> **INFORMATION**
☆ ☆ ☆

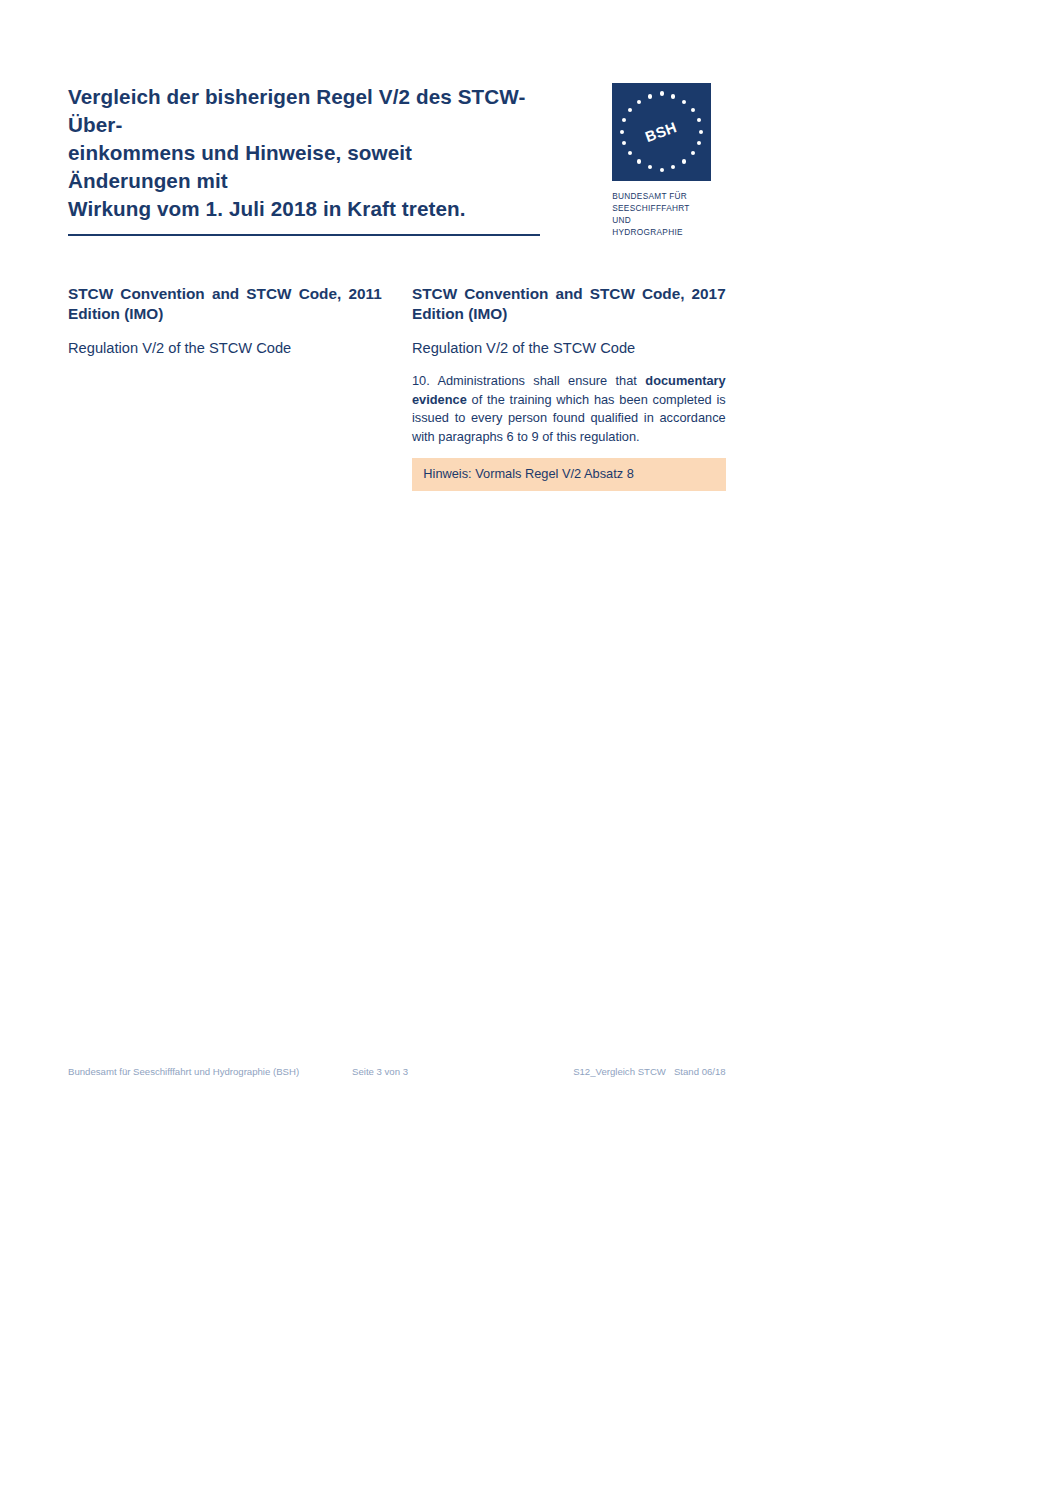Vergleich der bisherigen Regel V/2 des STCW-Über-
einkommens und Hinweise, soweit Änderungen mit
Wirkung vom 1. Juli 2018 in Kraft treten.
BSH
Bundesamt für
Seeschifffahrt
und
Hydrographie
STCW Convention and STCW Code, 2011 Edition (IMO)
Regulation V/2 of the STCW Code
STCW Convention and STCW Code, 2017 Edition (IMO)
Regulation V/2 of the STCW Code
10. Administrations shall ensure that documentary evidence of the training which has been completed is issued to every person found qualified in accordance with paragraphs 6 to 9 of this regulation.
Hinweis: Vormals Regel V/2 Absatz 8
Bundesamt für Seeschifffahrt und Hydrographie (BSH) Seite 3 von 3 S12_Vergleich STCW Stand 06/18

☆ ☆ ☆

> **EXERCISE AIM**
Please find the lines in the data that contain the word "Code" and copy them.

> **RESPONSE TO THE TASK**
STCW Convention and STCW Code, 2011 Edition (IMO)
Regulation V/2 of the STCW Code
STCW Convention and STCW Code, 2017 Edition (IMO)
Regulation V/2 of the STCW Code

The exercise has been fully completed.